The immediate aftermath looked dreary. The possibility of the sack increased—not for the first time. Even Inzaghi seemed resigned to his fate.

“The club must do what they think is right,” he told reporters on Sunday (via Football Italia). “The club will tell you if it has made a decision or not. I go forward.”

But Adriano Galliani appears to have offered a final chance. Gianluca Di Marzio reports the Milan CEO had lunch with Inzaghi, and Sport Mediaset claims Silvio Berlusconi assured the first-year coach of his job (h/t Football Italia).

The road to possible Europa League qualification does not get easier. A negative result against high-flying Fiorentina next week could dissolve any good will left for a club legend like Inzaghi.

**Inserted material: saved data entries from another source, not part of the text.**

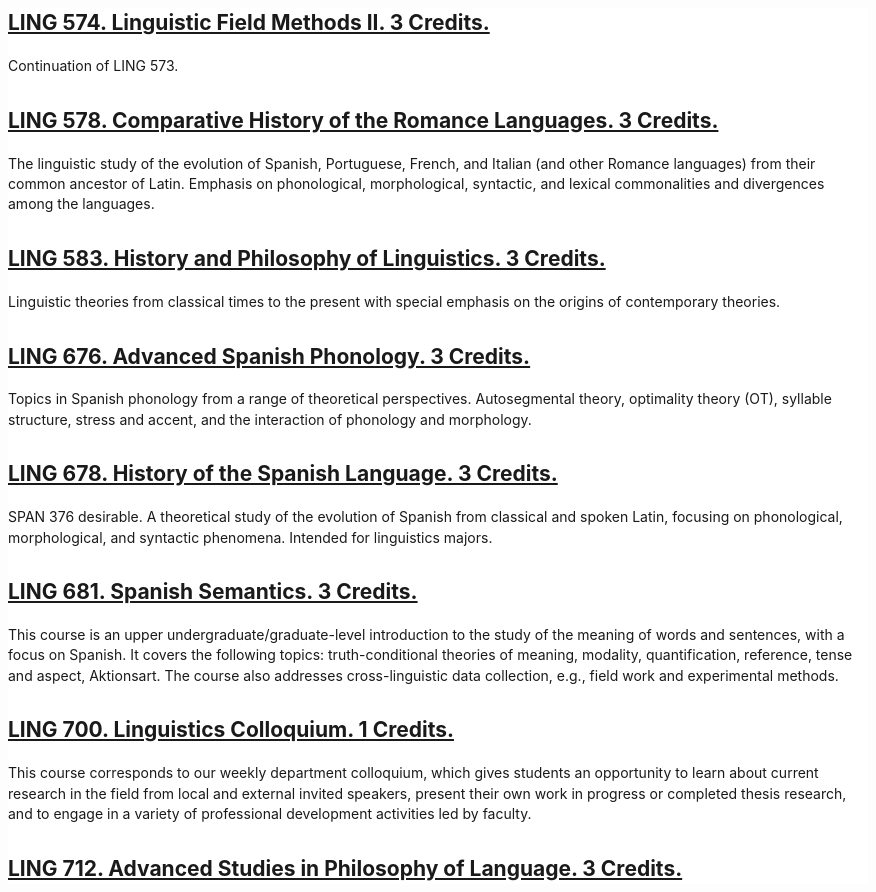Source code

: ## [LING 574. Linguistic Field Methods II. 3 Credits.](./LING_574_Linguistic_Field_Methods_II)

Continuation of LING 573.

## [LING 578. Comparative History of the Romance Languages. 3 Credits.](./LING_578_Comparative_History_of_the_Romance_Languages)

The linguistic study of the evolution of Spanish, Portuguese, French, and Italian (and other Romance languages) from their common ancestor of Latin. Emphasis on phonological, morphological, syntactic, and lexical commonalities and divergences among the languages.

## [LING 583. History and Philosophy of Linguistics. 3 Credits.](./LING_583_History_and_Philosophy_of_Linguistics)

Linguistic theories from classical times to the present with special emphasis on the origins of contemporary theories.

## [LING 676. Advanced Spanish Phonology. 3 Credits.](./LING_676_Advanced_Spanish_Phonology)

Topics in Spanish phonology from a range of theoretical perspectives. Autosegmental theory, optimality theory (OT), syllable structure, stress and accent, and the interaction of phonology and morphology.

## [LING 678. History of the Spanish Language. 3 Credits.](./LING_678_History_of_the_Spanish_Language)

SPAN 376 desirable. A theoretical study of the evolution of Spanish from classical and spoken Latin, focusing on phonological, morphological, and syntactic phenomena. Intended for linguistics majors.

## [LING 681. Spanish Semantics. 3 Credits.](./LING_681_Spanish_Semantics)

This course is an upper undergraduate/graduate-level introduction to the study of the meaning of words and sentences, with a focus on Spanish. It covers the following topics: truth-conditional theories of meaning, modality, quantification, reference, tense and aspect, Aktionsart. The course also addresses cross-linguistic data collection, e.g., field work and experimental methods.

## [LING 700. Linguistics Colloquium. 1 Credits.](./LING_700_Linguistics_Colloquium)

This course corresponds to our weekly department colloquium, which gives students an opportunity to learn about current research in the field from local and external invited speakers, present their own work in progress or completed thesis research, and to engage in a variety of professional development activities led by faculty.

## [LING 712. Advanced Studies in Philosophy of Language. 3 Credits.](./LING_712_Advanced_Studies_in_Philosophy_of_Language)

He certainly has a larger safety net for that reason. He has a good relationship with upper management and he has said repeatedly that he would like to stay for 20 years.

Milan probably would have fired an outside manager for similar results: just 35 points from 26 games. They even sacked Clarence Seedorf, and he had the same number of points in seven fewer Serie A matches.

The problem here stems from the absence of a decent replacement midway through the season. Long-time assistant Mauro Tassotti has experience as a caretaker, but he is no long-term solution. Gianluca Di Marzio also reported on Sunday that current Milan youth coach Cristian Brocchi could replace Inzaghi for the time being.

That would set a dangerous cycle in motion again: a former player with zero senior coaching experience taking on a team with serious issues. Milan cannot risk having another half-baked coach making mistakes on the go. They need an accomplished tactician to squeeze the mediocrity out of this Milan team.

The off-season provides a lot more time to hatch the right plan. Future considerations, according to Goal.com, include Fiorentina’s Vincenzo Montella and Borussia Dortmund’s Jurgen Klopp: two young managers who have already built a foundation and a philosophy of playing.

Milan will have to spend the money to get the right man, on top of the millions of euros for sacking Seedorf and possibly Inzaghi. Coaching at the club is just not as glamorous as it once was. Money is the only way to entice the Klopps and Montellas of European football.

An influx of cash from a Thai investor could help. Reports in Italy from La Repubblica and Tuttosport (h/t Football Italia) suggest Berlusconi has agreed to sell a minority stake in Milan potentially worth hundreds of millions of euros, and that would have ramifications all over.

Radical change is the real antidote to this current state of paralysis at Milan, where such institutional traits like class and tradition are vanishing into the past.

In the meantime, Inzaghi has at least week to show that he has learned some lessons about managing at the top level.